USD/CAD analysis for 31/01/2019:

The main event today is the Canadian GDP release at 13:30 pm GMT and the global investors expect a significant decline in the GDP from the level of 2.2% to 1.6% on the yearly basis. On the monthly basis expectations are low as well: a decrease from 0.3% to -0.1% is being expected.

A comprehensive measure of Canada's overall production and consumption of goods and services. GDP is a significant report in the forex market, serving as one of the primary indicators of a country's overall economic health. Robust GDP growth signals a heightened level of economic activity and often a higher demand for the domestic currency. At the same time, economic expansion raises concerns about inflationary pressures which may prompt monetary authorities to increase interest rates. Thus positive GDP readings are generally bullish for the Canadian Dollar, while negative readings are generally bearish.

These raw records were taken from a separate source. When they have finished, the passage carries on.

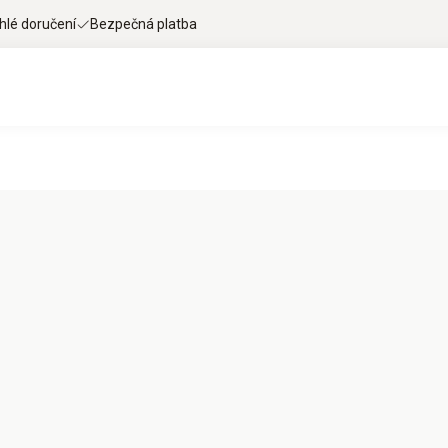
hlé doručení
Bezpečná platba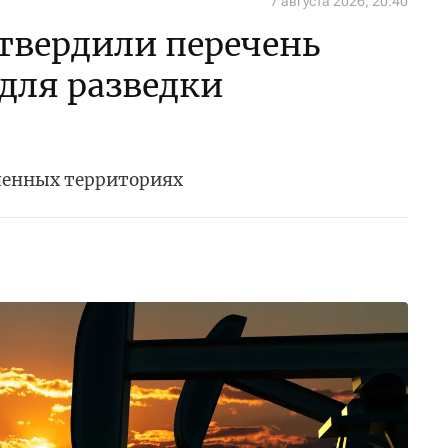
7 августа 2026, 20:40
утвердили перечень
 для разведки
ченных территориях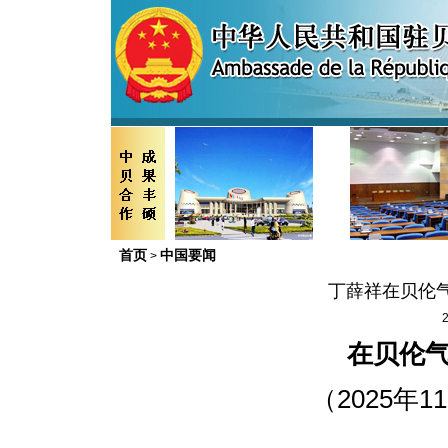
首页
中国要闻
>
丁薛祥在贝伦
2
在贝伦
（2025年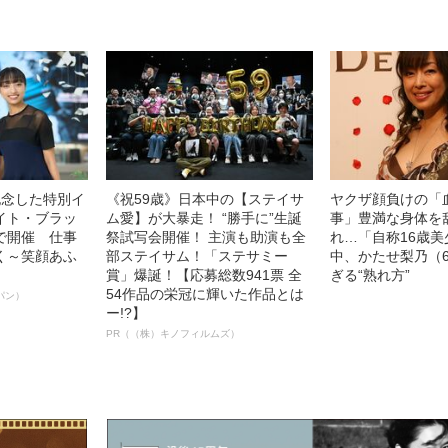
記念した特別イ
《祝59歳》日本中の【ステイサ
ヤクザ顔負けの「
イト・ブラッ
ム愛】が大暴走！ “勝手に”生誕
事」豊満な身体を
で開催 仕事
祭試写会開催！ 主演も助演も全
れ…「自称16歳
く～笑顔あふ
部ステイサム！「ステサミー
中、かたせ梨乃（
賞」爆誕！【応募総数941票 全
ぎる“熟れ方”
54作品の栄冠に輝いた作品とは
パン）
ー!?】
PR（（株）キノフィルムズ）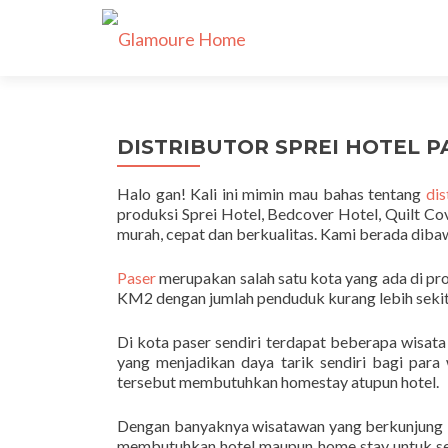
DISTRIBUTOR SPREI HOTEL PA
Halo gan! Kali ini mimin mau bahas tentang
dis
produksi Sprei Hotel, Bedcover Hotel, Quilt Co
murah, cepat dan berkualitas. Kami berada dib
Paser
merupakan salah satu kota yang ada di prov
KM2 dengan jumlah penduduk kurang lebih sekit
Di kota paser sendiri terdapat beberapa wisa
yang menjadikan daya tarik sendiri bagi para
tersebut membutuhkan homestay atupun hotel.
Dengan banyaknya wisatawan yang berkunjung k
membutuhkan hotel maupun home stay untuk se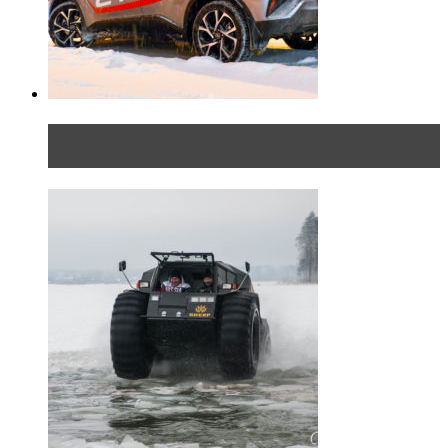
Тест-драйв Toyota C-HR: идеальный качок для
России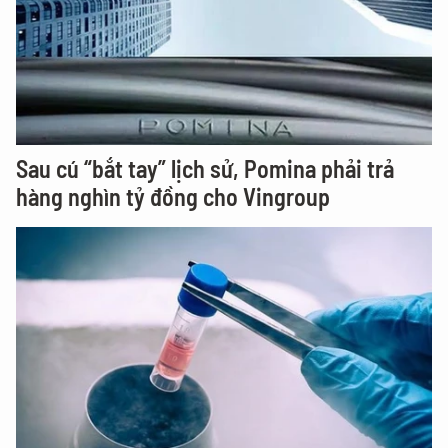
Sau cú “bắt tay” lịch sử, Pomina phải trả
hàng nghìn tỷ đồng cho Vingroup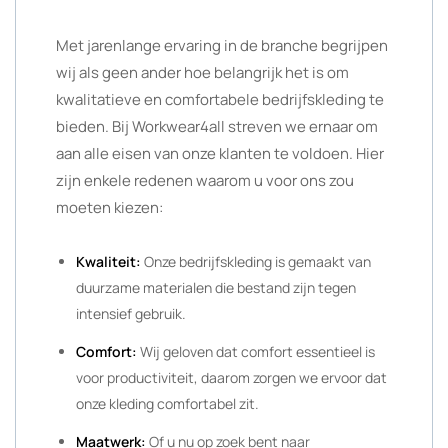
Met jarenlange ervaring in de branche begrijpen
wij als geen ander hoe belangrijk het is om
kwalitatieve en comfortabele bedrijfskleding te
bieden. Bij Workwear4all streven we ernaar om
aan alle eisen van onze klanten te voldoen. Hier
zijn enkele redenen waarom u voor ons zou
moeten kiezen:
Kwaliteit:
Onze bedrijfskleding is gemaakt van
duurzame materialen die bestand zijn tegen
intensief gebruik.
Comfort:
Wij geloven dat comfort essentieel is
voor productiviteit, daarom zorgen we ervoor dat
onze kleding comfortabel zit.
Maatwerk:
Of u nu op zoek bent naar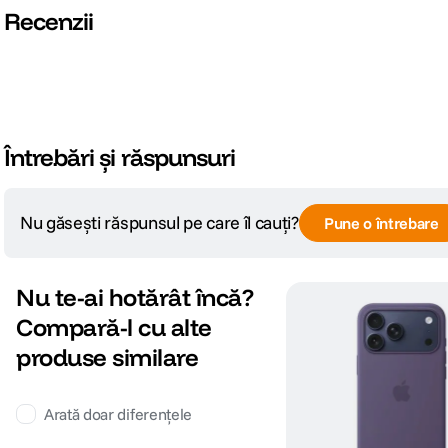
Recenzii
Întrebări și răspunsuri
Nu găsești răspunsul pe care îl cauți?
Pune o întrebare
Nu te-ai hotărât încă?
Compară-l cu alte
produse similare
Arată doar diferențele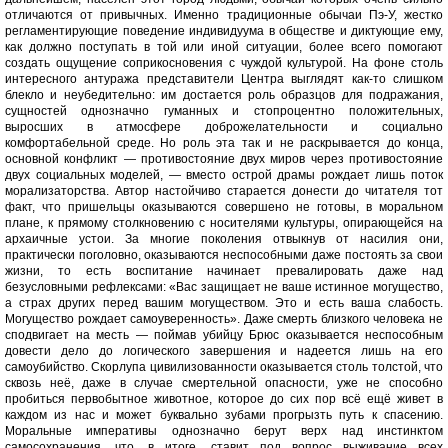
отличаются от привычных. Именно традиционные обычаи Пэ-У, жестко
регламентирующие поведение индивидуума в обществе и диктующие ему,
как должно поступать в той или иной ситуации, более всего помогают
создать ощущение соприкосновения с чуждой культурой. На фоне столь
интересного антуража представители Центра выглядят как-то слишком
блекло и неубедительно: им достается роль образцов для подражания,
сущностей однозначно гуманных и стопроцентно положительных,
выросших в атмосфере доброжелательности и социально
комфортабельной среде. Но роль эта так и не раскрывается до конца,
основной конфликт — противостояние двух миров через противостояние
двух социальных моделей, — вместо острой драмы рождает лишь поток
морализаторства. Автор настойчиво старается донести до читателя тот
факт, что пришельцы оказываются совершено не готовы, в моральном
плане, к прямому столкновению с носителями культуры, опирающейся на
архаичные устои. За многие поколения отвыкнув от насилия они,
практически поголовно, оказываются неспособными даже постоять за свои
жизни, то есть воспитание начинает превалировать даже над
безусловными рефлексами: «Вас защищает не ваше истинное могущество,
а страх других перед вашим могуществом. Это и есть ваша слабость.
Могущество рождает самоуверенность». Даже смерть близкого человека не
сподвигает на месть — поймав убийцу Брюс оказывается неспособным
довести дело до логического завершения и надеется лишь на его
самоубийство. Скорлупа цивилизованности оказывается столь толстой, что
сквозь неё, даже в случае смертельной опасности, уже не способно
пробиться первобытное животное, которое до сих пор всё ещё живет в
каждом из нас и может буквально зубами прогрызть путь к спасению.
Моральные императивы однозначно берут верх над инстинктом
самосохранения, что, в итоге, ставит под вопрос выживание всех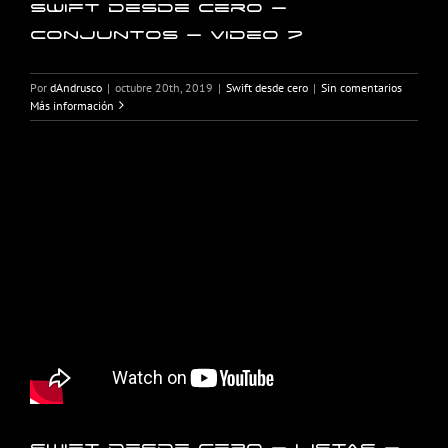
Swift desde cero –
Conjuntos – Video 7
Por
dAndrusco
|
octubre 20th, 2019
|
Swift desde cero
|
Sin comentarios
Más información
Swift desde cero – Listas –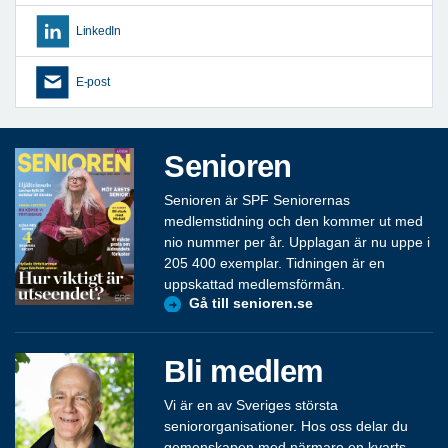
LinkedIn
E-post
Senioren
Senioren är SPF Seniorernas
medlemstidning och den kommer ut med
nio nummer per år. Upplagan är nu uppe i
205 400 exemplar. Tidningen är en
uppskattad medlemsförmån.
Gå till senioren.se
Bli medlem
Vi är en av Sveriges största
seniororganisationer. Hos oss delar du
gemenskapen med närmare en kvarts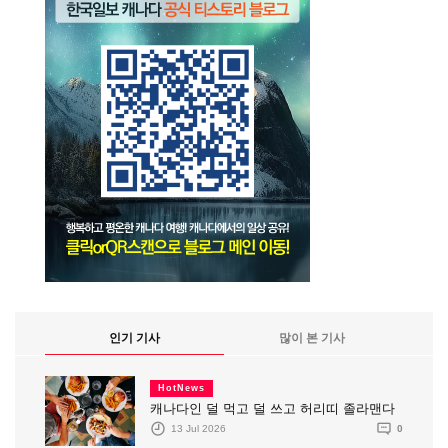
인기 기사
많이 본 기사
HotNews
캐나다인 덜 먹고 덜 쓰고 허리띠 졸라맨다
13 Jul 2026
0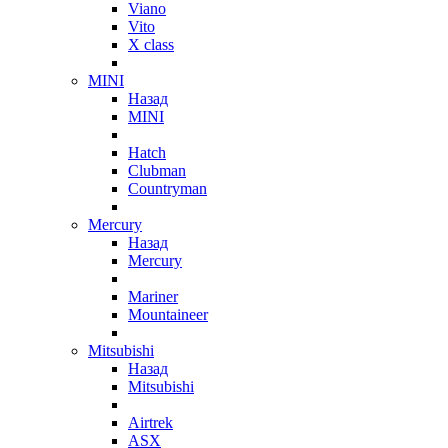
Viano
Vito
X class
MINI
Назад
MINI
Hatch
Clubman
Countryman
Mercury
Назад
Mercury
Mariner
Mountaineer
Mitsubishi
Назад
Mitsubishi
Airtrek
ASX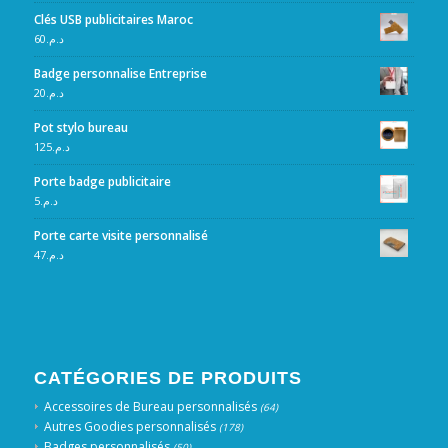
Clés USB publicitaires Maroc
60
د.م.
Badge personnalise Entreprise
20
د.م.
Pot stylo bureau
125
د.م.
Porte badge publicitaire
5
د.م.
Porte carte visite personnalisé
47
د.م.
CATÉGORIES DE PRODUITS
Accessoires de Bureau personnalisés
(64)
Autres Goodies personnalisés
(178)
Badges personnalisés
(50)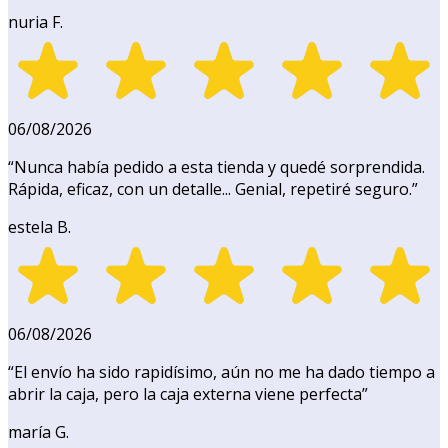
nuria F.
06/08/2026
“
Nunca había pedido a esta tienda y quedé sorprendida.
Rápida, eficaz, con un detalle... Genial, repetiré seguro.
”
estela B.
06/08/2026
“
El envío ha sido rapidísimo, aún no me ha dado tiempo a
abrir la caja, pero la caja externa viene perfecta
”
maría G.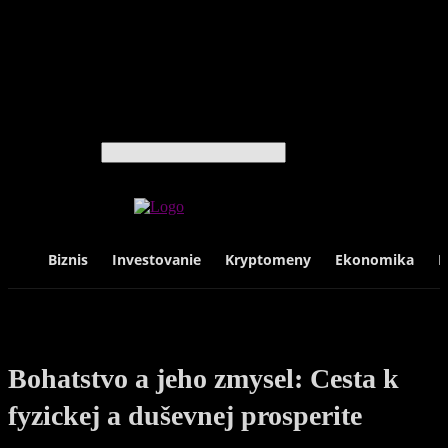
Cestovanie
Hodinky
Knihy
Luxus
Móda
Technológie
Život
Vyhľadávanie
Biznis
Investovanie
Kryptomeny
Ekonomika
F
Bohatstvo a jeho zmysel: Cesta k
fyzickej a duševnej prosperite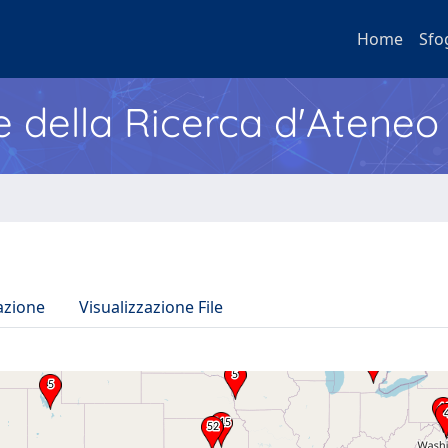
Home
Sfo
e della Ricerca d'Ateneo
azione
Visualizzazione File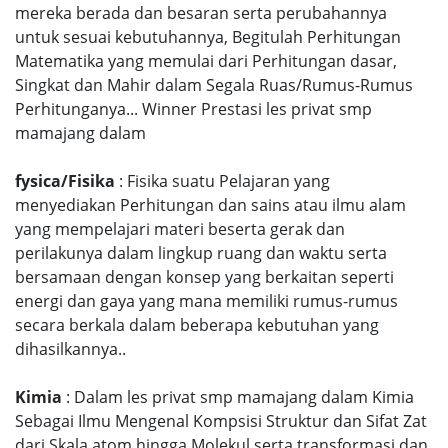
mereka berada dan besaran serta perubahannya
untuk sesuai kebutuhannya, Begitulah Perhitungan
Matematika yang memulai dari Perhitungan dasar,
Singkat dan Mahir dalam Segala Ruas/Rumus-Rumus
Perhitunganya... Winner Prestasi les privat smp
mamajang dalam
fysica/Fisika
: Fisika suatu Pelajaran yang
menyediakan Perhitungan dan sains atau ilmu alam
yang mempelajari materi beserta gerak dan
perilakunya dalam lingkup ruang dan waktu serta
bersamaan dengan konsep yang berkaitan seperti
energi dan gaya yang mana memiliki rumus-rumus
secara berkala dalam beberapa kebutuhan yang
dihasilkannya..
Kimia
: Dalam les privat smp mamajang dalam Kimia
Sebagai Ilmu Mengenal Kompsisi Struktur dan Sifat Zat
dari Skala atom hingga Molekul serta transformasi dan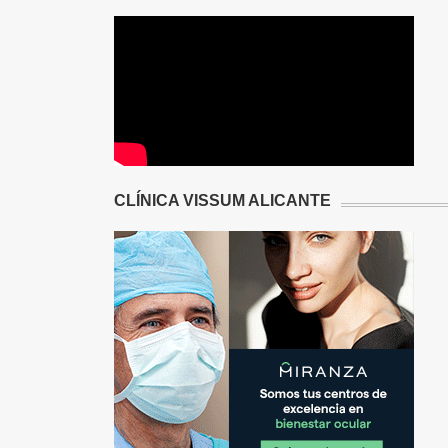
CLÍNICA VISSUM ALICANTE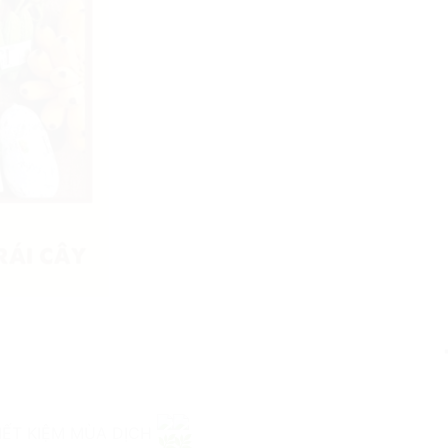
TIẾT KIỆM MÙA DỊCH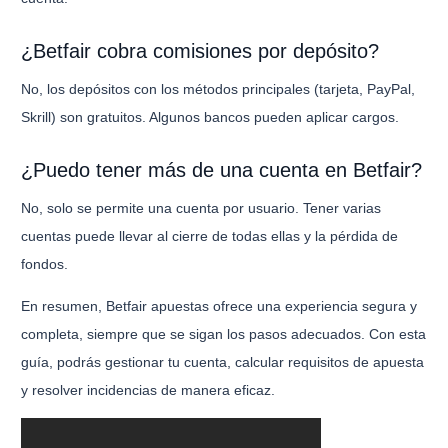
¿Betfair cobra comisiones por depósito?
No, los depósitos con los métodos principales (tarjeta, PayPal,
Skrill) son gratuitos. Algunos bancos pueden aplicar cargos.
¿Puedo tener más de una cuenta en Betfair?
No, solo se permite una cuenta por usuario. Tener varias
cuentas puede llevar al cierre de todas ellas y la pérdida de
fondos.
En resumen, Betfair apuestas ofrece una experiencia segura y
completa, siempre que se sigan los pasos adecuados. Con esta
guía, podrás gestionar tu cuenta, calcular requisitos de apuesta
y resolver incidencias de manera eficaz.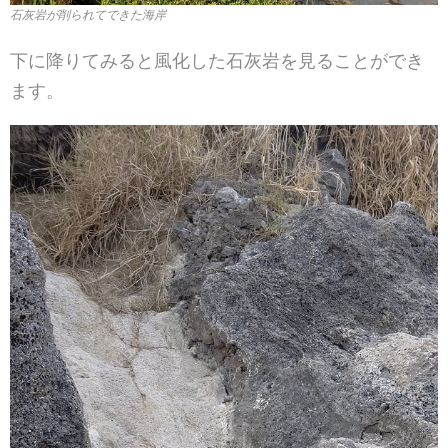
石灰岩が削られてできた海岸
下に降りてみると風化した石灰岩を見ることができ
ます。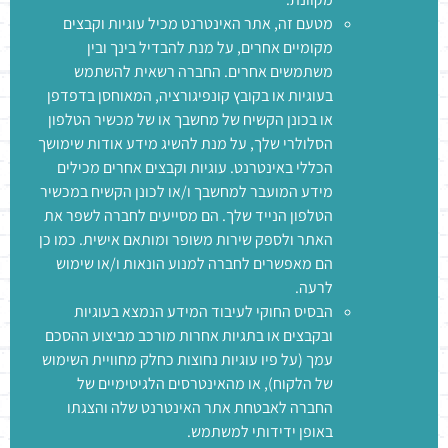
מטעם זה, אתר האינטרנט מכיל עוגיות וקבצים
מקומיים אחרים, על מנת להבדיל בינך ובין
משתמשים אחרים. החברה רשאית להשתמש
בעוגיות או בקובץ קונפיגורציה, המאוחסן בדפדפן
או בכונן הקשיח של מחשבך או של מכשיר הטלפון
הסלולרי שלך, על מנת להשיג מידע אודות שימושך
הכללי באינטרנט. עוגיות וקבצים אחרים מכילים
מידע המועבר למחשבך ו/או לכונן הקשיח במכשיר
הטלפון הנייד שלך. הם מסייעים לחברה לשפר את
האתר ולספק שירות משופר ומותאם אישית. כמו כן
הם מאפשרים לחברה למנוע הונאות ו/או שימוש
לרעה.
הבסיס החוקי לעיבוד המידע הנמצא בעוגיות
ובקבצים או בתגיות אחרות מורכב מביצוע ההסכם
עמך (על פיו עוגיות נחוצות כחלק מחוויית השימוש
של הלקוח), או מהאינטרסים הלגיטימיים של
החברה לאבטחת אתר האינטרנט שלה והצגתו
באופן ידידותי למשתמש.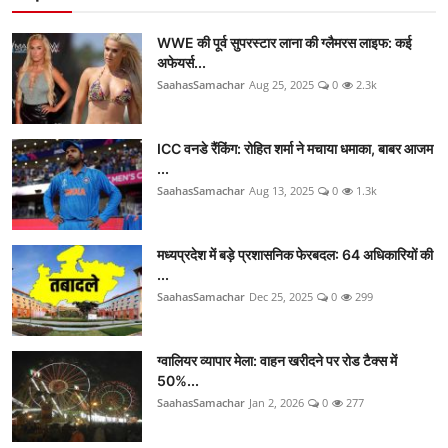
WWE की पूर्व सुपरस्टार लाना की ग्लैमरस लाइफ: कई
अफेयर्स...
SaahasSamachar
Aug 25, 2025
0
2.3k
ICC वनडे रैंकिंग: रोहित शर्मा ने मचाया धमाका, बाबर आजम
...
SaahasSamachar
Aug 13, 2025
0
1.3k
मध्यप्रदेश में बड़े प्रशासनिक फेरबदल: 64 अधिकारियों की
...
SaahasSamachar
Dec 25, 2025
0
299
ग्वालियर व्यापार मेला: वाहन खरीदने पर रोड टैक्स में
50%...
SaahasSamachar
Jan 2, 2026
0
277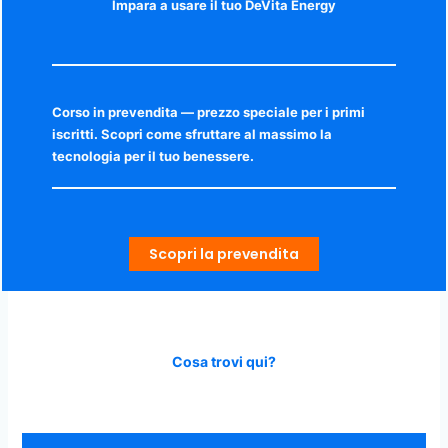
Impara a usare il tuo DeVita Energy
Corso in prevendita — prezzo speciale per i primi
iscritti. Scopri come sfruttare al massimo la
tecnologia per il tuo benessere.
Scopri la prevendita
Cosa trovi qui?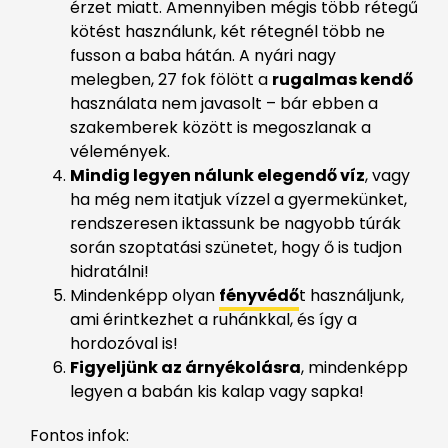
érzet miatt. Amennyiben mégis több rétegű
kötést használunk, két rétegnél több ne
fusson a baba hátán. A nyári nagy
melegben, 27 fok fölött a
rugalmas kendő
használata nem javasolt – bár ebben a
szakemberek között is megoszlanak a
vélemények.
Mindig legyen nálunk elegendő víz
, vagy
ha még nem itatjuk vízzel a gyermekünket,
rendszeresen iktassunk be nagyobb túrák
során szoptatási szünetet, hogy ő is tudjon
hidratálni!
Mindenképp olyan
fényvédő
t használjunk,
ami érintkezhet a ruhánkkal, és így a
hordozóval is!
Figyeljünk az árnyékolásra
, mindenképp
legyen a babán kis kalap vagy sapka!
Fontos infok: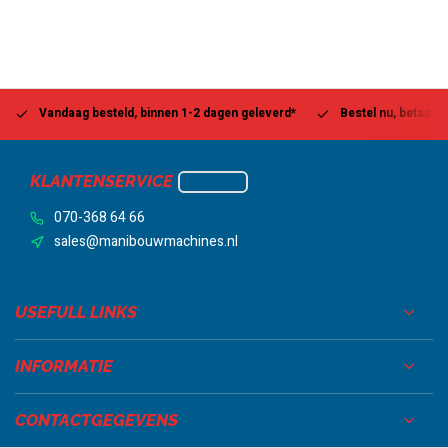
Vandaag besteld, binnen 1-2 dagen geleverd*
Bestel nu, betaal la
KLANTENSERVICE
070-368 64 66
sales@manibouwmachines.nl
USEFULL LINKS
INFORMATIE
CONTACTGEGEVENS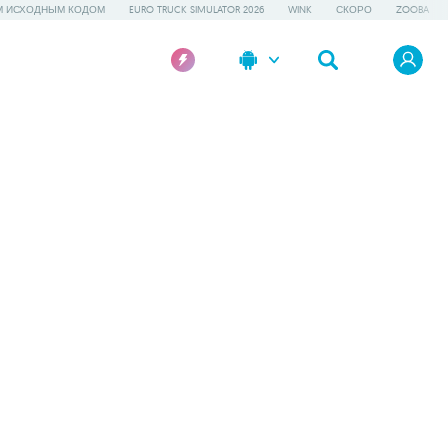
М ИСХОДНЫМ КОДОМ
EURO TRUCK SIMULATOR 2026
WINK
СКОРО
ZOOBA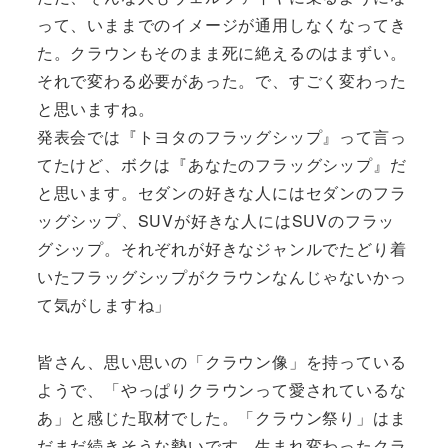
って、いままでのイメージが通用しなくなってき
た。クラウンもそのまま死に絶えるのはまずい。
それで変わる必要があった。で、すごく変わった
と思いますね。
発表会では『トヨタのフラッグシップ』って言っ
てたけど、ボクは『あなたのフラッグシップ』だ
と思います。セダンの好きな人にはセダンのフラ
ッグシップ、SUVが好きな人にはSUVのフラッ
グシップ。それぞれが好きなジャンルでたどり着
いたフラッグシップがクラウンなんじゃないかっ
て気がしますね」
皆さん、思い思いの「クラウン像」を持っている
ようで、「やっぱりクラウンって愛されているな
あ」と感じた取材でした。「クラウン祭り」はま
だまだ続きそうな勢いです。生まれ変わったクラ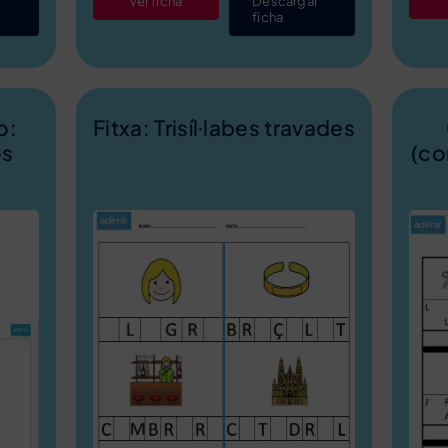
r
Ver ficha
Descargar
ficha
o:
Fitxa: Trisíl·labes travades
os
(co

Most production reports that lead to Canadian GDP are released before the official GDP number. Therefore, actual GDP figures usually confirm expectations. However, an unexpected release can move markets due to the significance of the figure.

Let's now take a look at the USD/CAD technical picture at the H4 time frame. The Canadian Dollar deterioration continues. The pair just hit the 61% Fibonacci retracement level of the last big multi-week swing up and this is a very important support level. At the lower time frame, the pair made a 1:1 Fibonacci measured move to the level of 1.3117, just two pips below the 1.3119 where the Fibonacci level is. The trend is clearly down, both at the big and smaller time frames. There is a chance for a pull-back if the GDP data will surprise to the upside and the short-term target level for the bounce is seen at the level of 1.3158, 13178 and 1.3200.